Monday, August 22, 2011

Rejecting the label

You may remember some of my posts on this but I've pretty much decided that at this year's school case conference for Nathan, I will be rejecting his label of Asperger's syndrome. First, of all, I am positive that he doesn't have Asperger's. Mainly because people with Asperger's have above average intelligence and while Nathan is very smart, he just doesn't exhibit the signs of this. Also, people with Asperger's don't tend to have the language delay that Nathan has.

Asperger's wasn't actually the latest "diagnosis". If you look at my latest post in the Asperger's section, his official diagnosis is Mild Autism disorder. I plan on rejecting this label too. And here's why:

First of all, I am not one of those mothers who thinks that their child is perfect. It is plainly clear that Nathan has speech delays. We've known this from about 18 months (seriously have a look at my letters to Nathan from around that time, I knew something was up) and we got proper therapy and treatment for him. I know that he also has some sensory issues. We've also known this from very early on.

However, I am 100% positive that he does not have Mild Autism Disorder. He exhibits no signs and symptoms of this outside from the speech delay. Nathan doesn't do any sort of repetitive behaviors or flapping. Nathan looks you into the eye when he is talking with you, is capable of conversing in a back and forth manner, and shows affection readily. He responds to his name every time and is extremely social when he gets to know people. All of these things do not add up to Autism in my book. I'm comfortable with his speech delay diagnosis and even now, he has come so far (talking to us in paragraphs and saying things like "Mom, I would like to go outside, I'm going to get my shoes on, please and thank you".) I am not comfortable with the autism diagnosis and I don't think that this is my "mamabear" speaking.

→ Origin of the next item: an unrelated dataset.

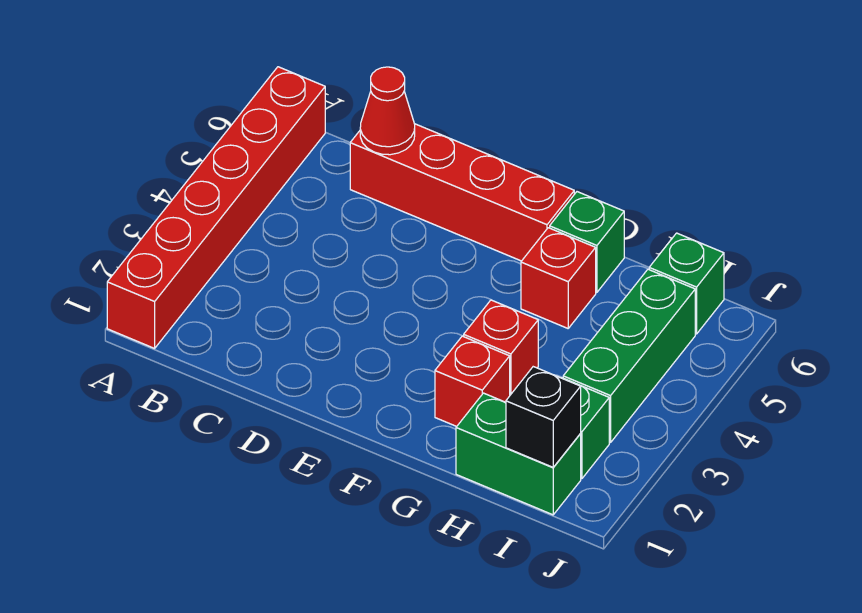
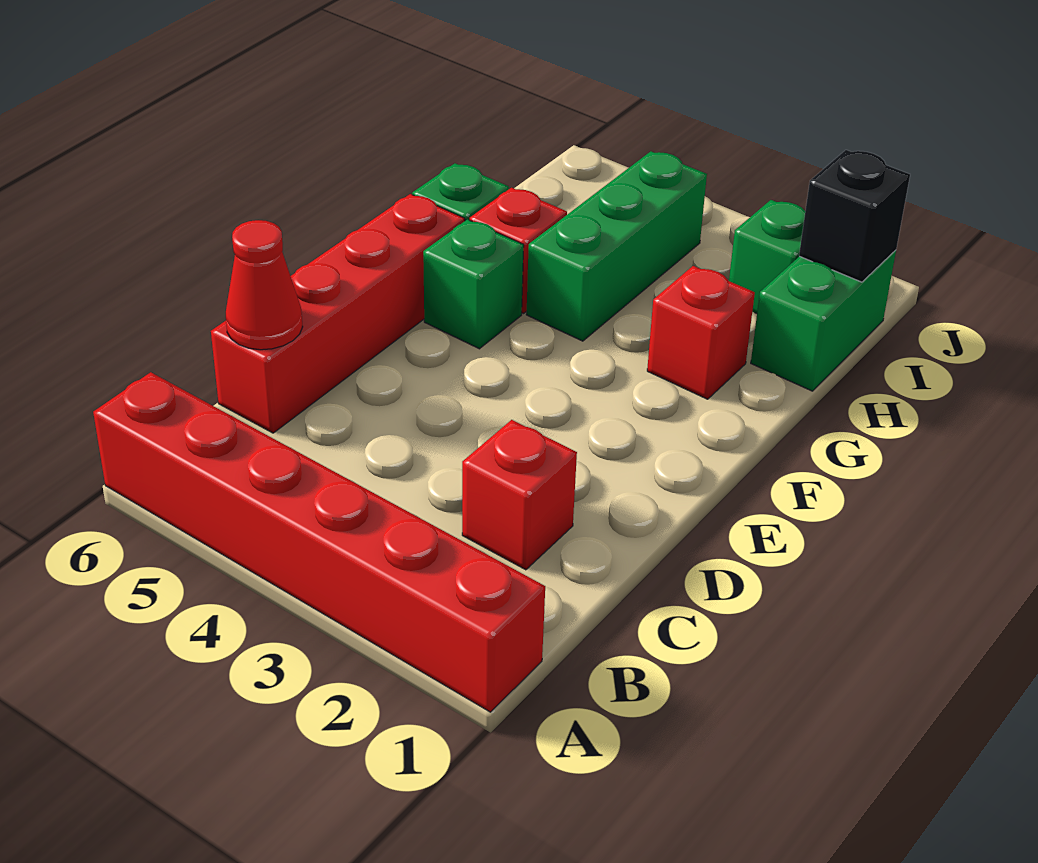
red brick G3 level 1 -> red brick C2 level 1
green brick I3:I5 level 1 -> green brick G4:I4 level 1
green brick I6 level 1 -> green brick F5 level 1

So, I'm hoping that it won't be a battle with the school. I'm looking forward to the conference this year because I'm far more prepared and I understand Nathan better so that I can be a better advocate.


Staci said...

Good for you! As a teacher, I firmly believe in my observations in the classroom... but above all: a parent knows their child best! Good luck at your meeting. :)

villemezbrown said...

Good luck at the meeting. Your children are lucky to have you for an advocate. Please let us know how it goes.


Stacy said...

Mandie, you would know better than anyone! I work in the public school sector and his eye contact and his ability to be affectionate in my opinion are not on the autism spectrum. I think that too much emphasis is placed on milestones. You should read the book Zippy, a girl growing up in Mooreland IN. It is hilarious and she had some speech delays (she just chose not to talk until she was older).